Material to process ->
====

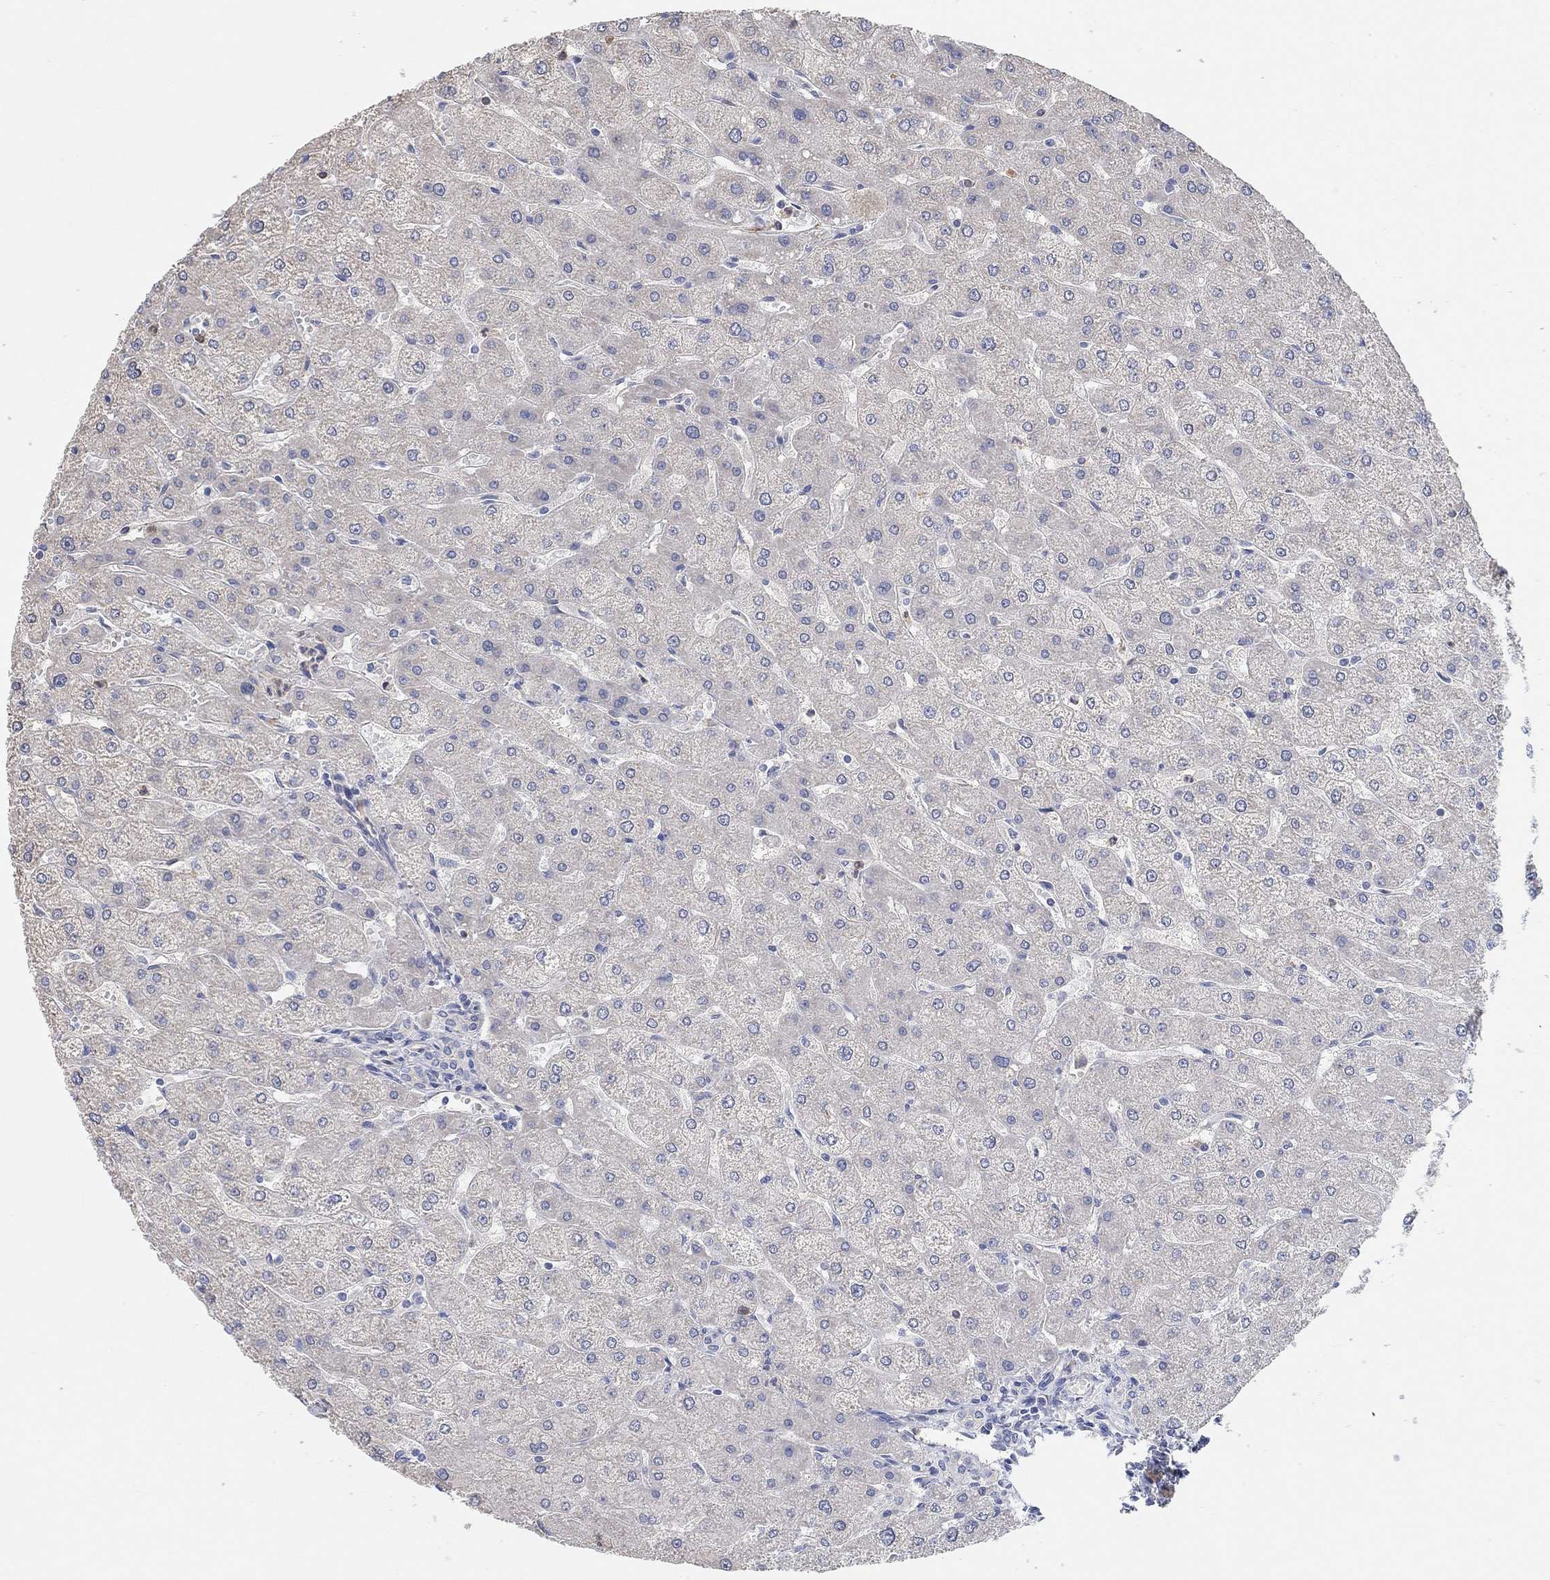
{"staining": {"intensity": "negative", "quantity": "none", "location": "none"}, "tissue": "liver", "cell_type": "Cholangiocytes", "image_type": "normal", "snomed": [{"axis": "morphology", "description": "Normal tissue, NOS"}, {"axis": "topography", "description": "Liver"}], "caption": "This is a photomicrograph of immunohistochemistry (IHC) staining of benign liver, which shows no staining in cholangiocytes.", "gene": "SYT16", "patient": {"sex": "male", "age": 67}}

====

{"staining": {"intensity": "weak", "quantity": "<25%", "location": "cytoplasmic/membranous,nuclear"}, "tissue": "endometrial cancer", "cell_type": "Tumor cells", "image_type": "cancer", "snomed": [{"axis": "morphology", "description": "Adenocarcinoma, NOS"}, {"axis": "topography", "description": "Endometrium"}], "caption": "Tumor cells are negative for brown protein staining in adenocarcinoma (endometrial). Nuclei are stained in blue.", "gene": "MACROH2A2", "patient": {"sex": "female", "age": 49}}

====

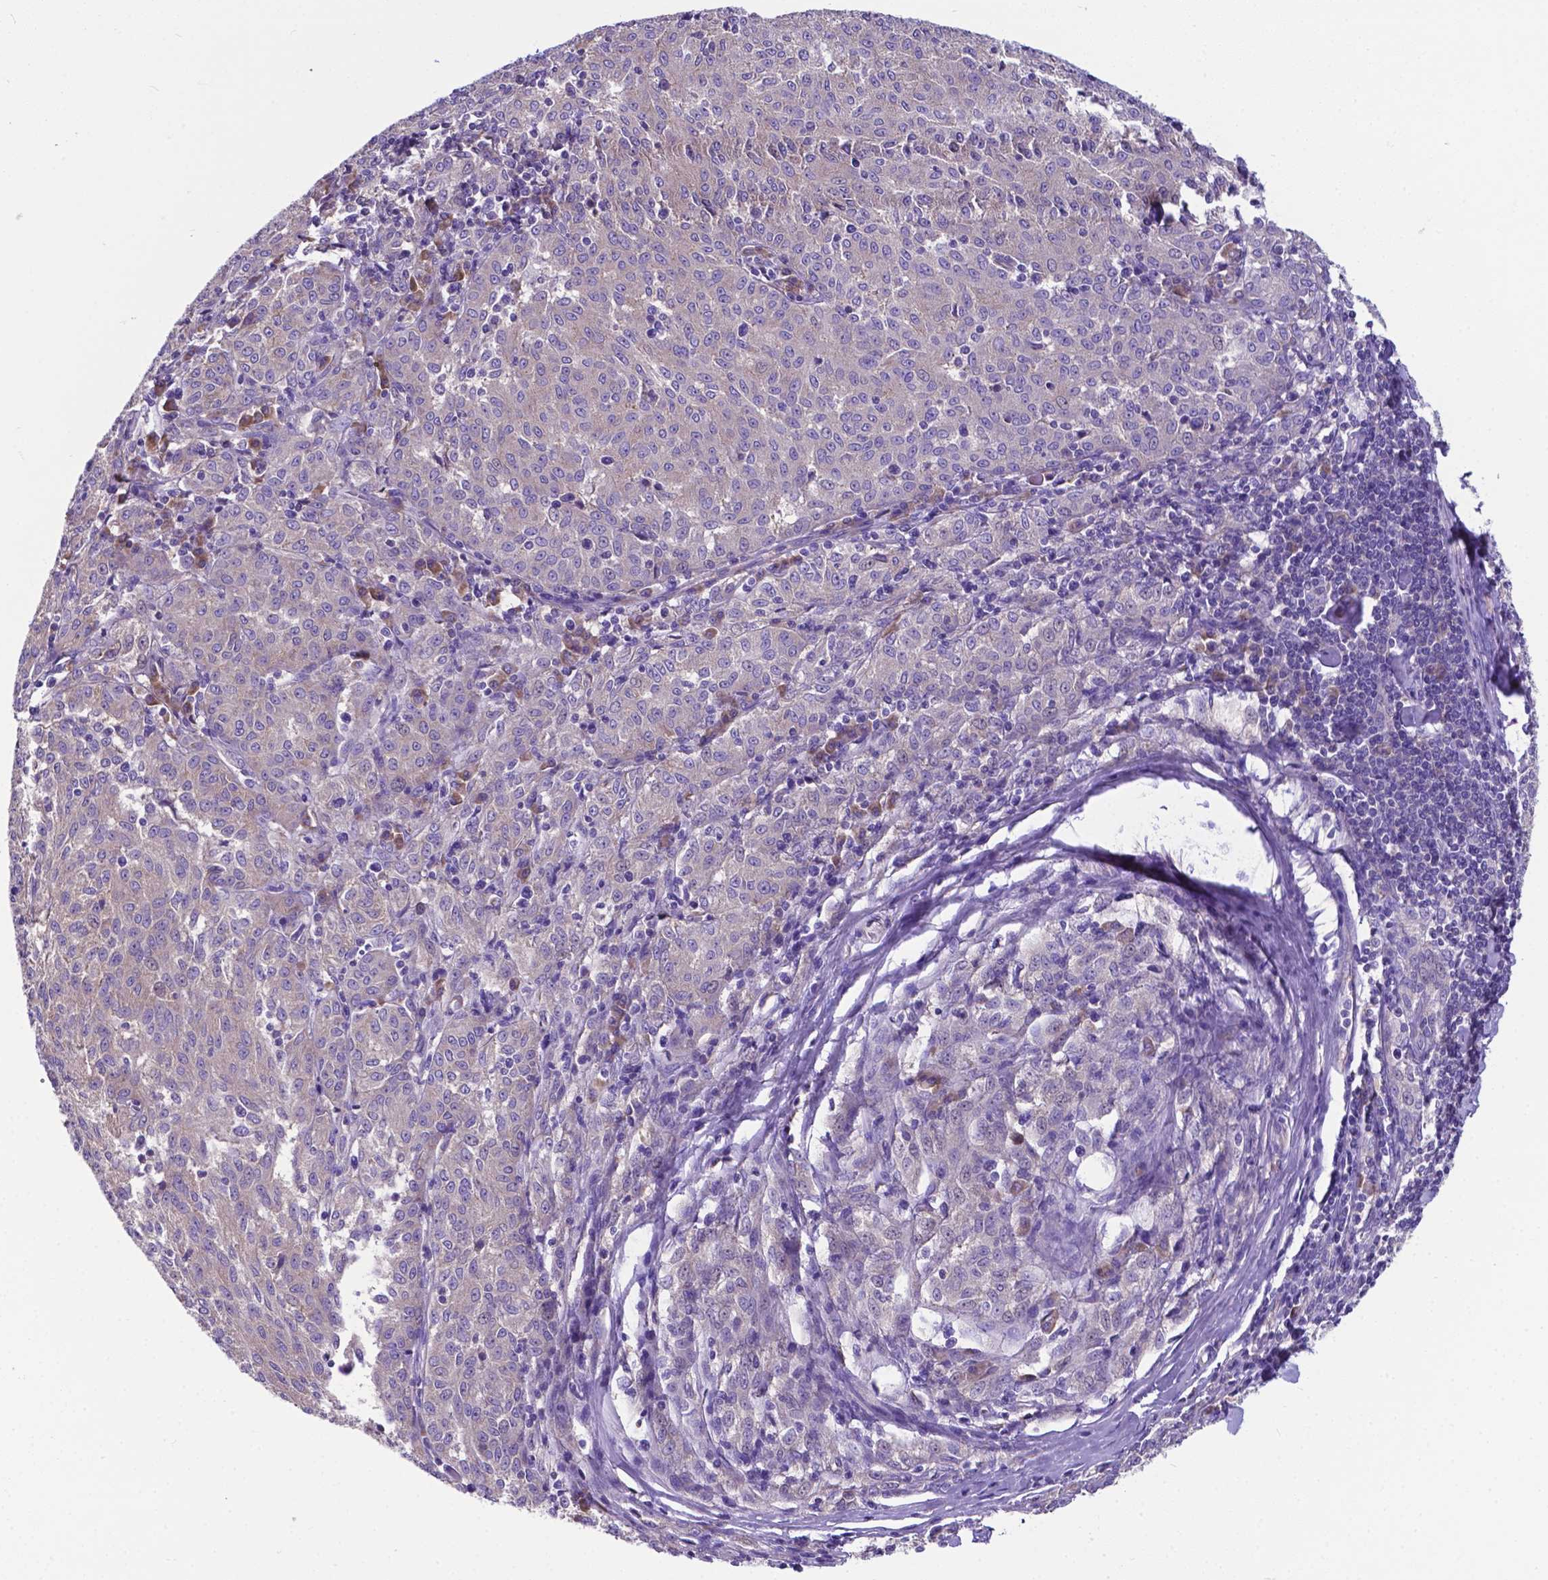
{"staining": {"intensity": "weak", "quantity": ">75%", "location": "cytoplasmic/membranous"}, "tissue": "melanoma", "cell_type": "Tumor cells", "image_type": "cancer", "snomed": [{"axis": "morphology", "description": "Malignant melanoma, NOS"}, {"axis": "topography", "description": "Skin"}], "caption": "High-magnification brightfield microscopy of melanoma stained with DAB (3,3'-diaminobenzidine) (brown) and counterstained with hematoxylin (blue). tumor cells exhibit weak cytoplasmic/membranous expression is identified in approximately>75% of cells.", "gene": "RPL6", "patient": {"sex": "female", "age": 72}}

====

Goal of the exercise -> Looking over the entries above, how many lines contain the string "weak"? State the number and nothing else.

Solution to this problem -> 2